Today was the feast day of Saint Maximilian Mary Kolbe, and I spent a lot of time thinking about him. When Maximilian was canonized by Pope John Paul II, the pope proclaimed him The Patron Saint of Our Difficult Century. He was a great evangelizer and defender of the faith, as well as a protector of Jews and a fierce critic of Nazism – a witness which eventually landed him in Auschwitz as a prisoner.
It was there that his legend was cemented. In retribution for an attempted prisoner escape, the deputy commander of the death camp ordered ten men from Maximilian’s barracks to be sent away to be starved to death. One of the men cried out in grief over his family, and Maximilian stepped forward to take his place. The man survived to personally see Maximilian canonized 41 years later.
The 20th century was nothing if not the stage for the full flowering of Enlightenment deism into outright atheism, and its attendant religiously-flavored inanities. Maximilian’s sensibilities were very much shaped by his experience of the hostility of Europe’s public order toward the Church. As waves of nationalism, socialism, and finally National Socialism, reverberated through the remnants of Christendom, sweeping away traditional meanings of community, the vacuity of the “Enlightenment” project was once for all exposed in the unimaginable darkness of abject brutalities, culminating in the misanthropic hell holes of places like Auschwitz.
Maximilian, in the very midst of the madness, responded in the only way the Church can. He followed his Lord in offering his life, not only for his neighbor, but for his neighbor’s family.
It’s no accident of history that the descent of civilization into various barbarisms in the 20th century has left the 21st century with a legacy of broken families, the destigmatization and social embrace of fornication, a view of sex even within marriage that is radically divorced from its organic meaning in fatherhood and motherhood, the utter collapse of nature’s most fundamental bond of love in the unspeakable crime of abortion, and now, even the attempt to erase the memory of marriage from the consciousness of humanity by perverting its meaning, so that future generations will not even possess a word by which to distinguish marriage from other, non-covenantal, and even explicitly self-centered, domestic arrangements. There will be no thread binding the family together that is left unrepudiated, except the duty of children towards parents – and the wheels of “progress” are already moving to dismantle what remains of that, as society prepares to implement the mirror-image function of abortion in Kevorkianism.

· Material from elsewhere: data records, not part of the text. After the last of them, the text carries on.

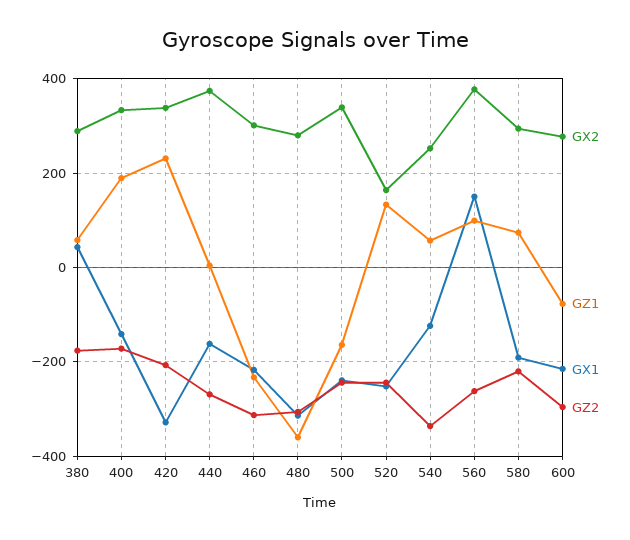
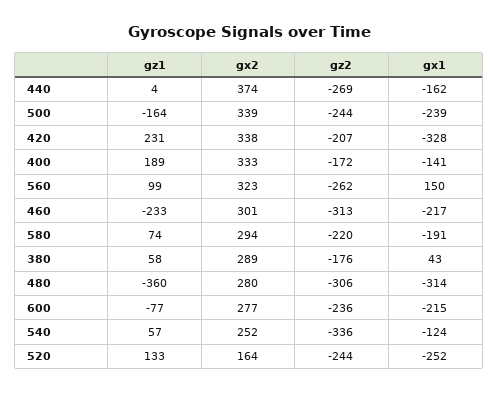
GX2, 560: 380 -> 323
GZ2, 600: -300 -> -236

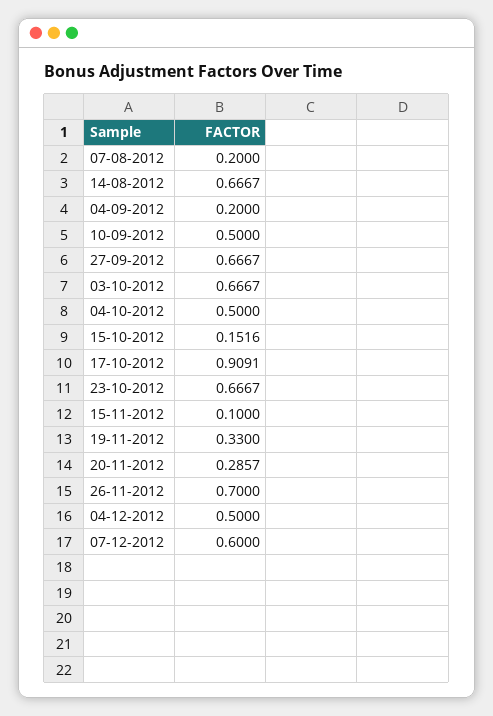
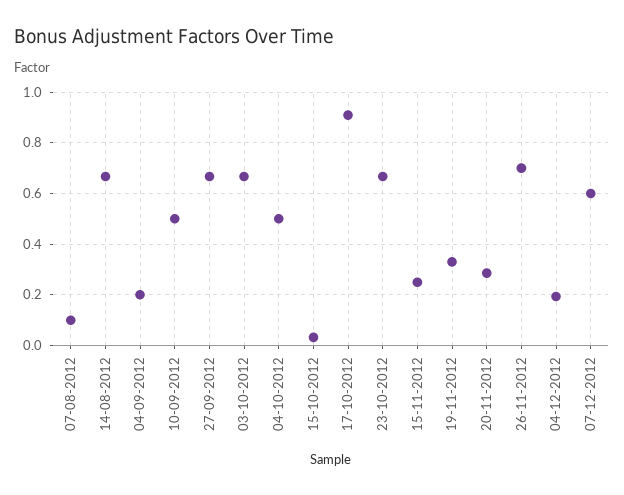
07-08-2012: 0.2 -> 0.1
15-10-2012: 0.1516 -> 0.025
15-11-2012: 0.1 -> 0.25
04-12-2012: 0.5 -> 0.2

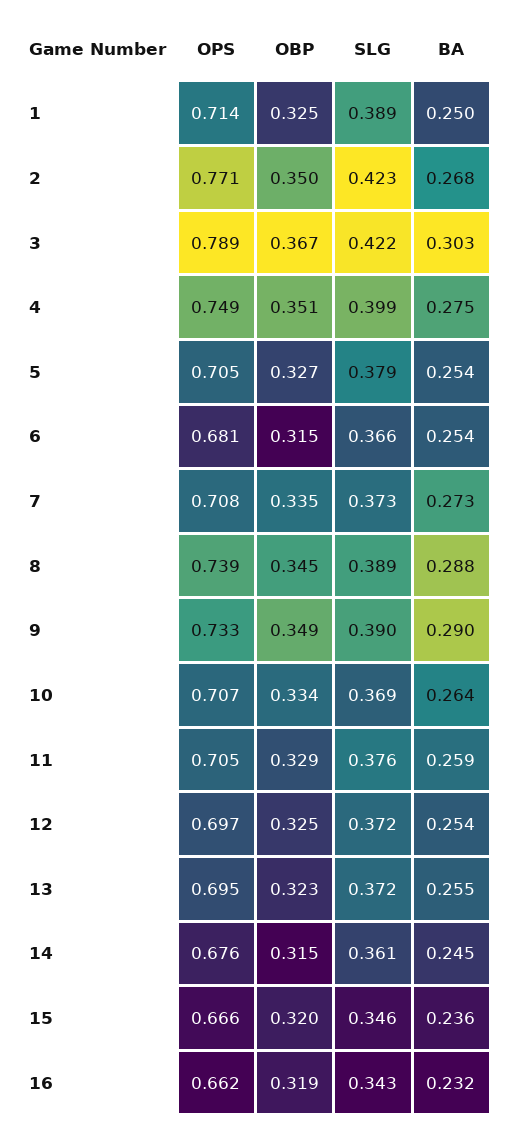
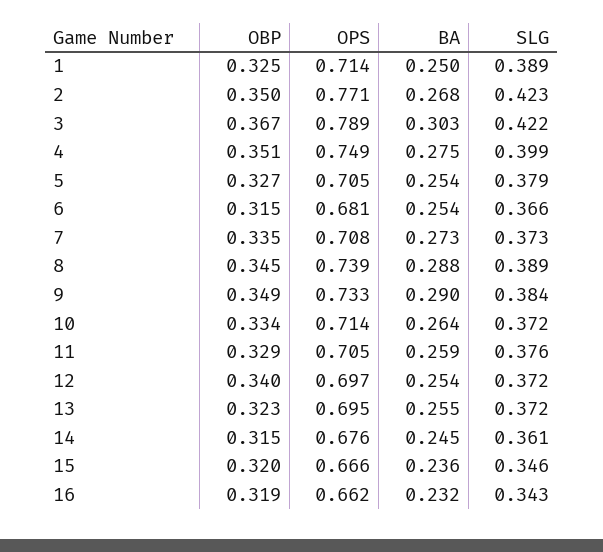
SLG, 9: 0.39 -> 0.384
OPS, 10: 0.707 -> 0.714
SLG, 10: 0.369 -> 0.372
OBP, 12: 0.325 -> 0.34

It turns out, it seems, that the family and civilization do not so much support each other, as reflect each other in different historical permutations of the same reality. The family is to civilization as the fetus is to the adult. You cannot destroy one without destroying the other. This is the true crisis of our age, as John Paul II (and his successor) understood as well as anyone. And that Maximilian of Auschwitz is also the patron saint of families is no coincidence.
We need more men like Saint Maximilian with the courage, and the prudence, to offer their lives for the sake the family. The truth is that the world is not so much saved one soul at a time, as one family at a time.
“Believe in the Lord Jesus and you and your household will be saved.”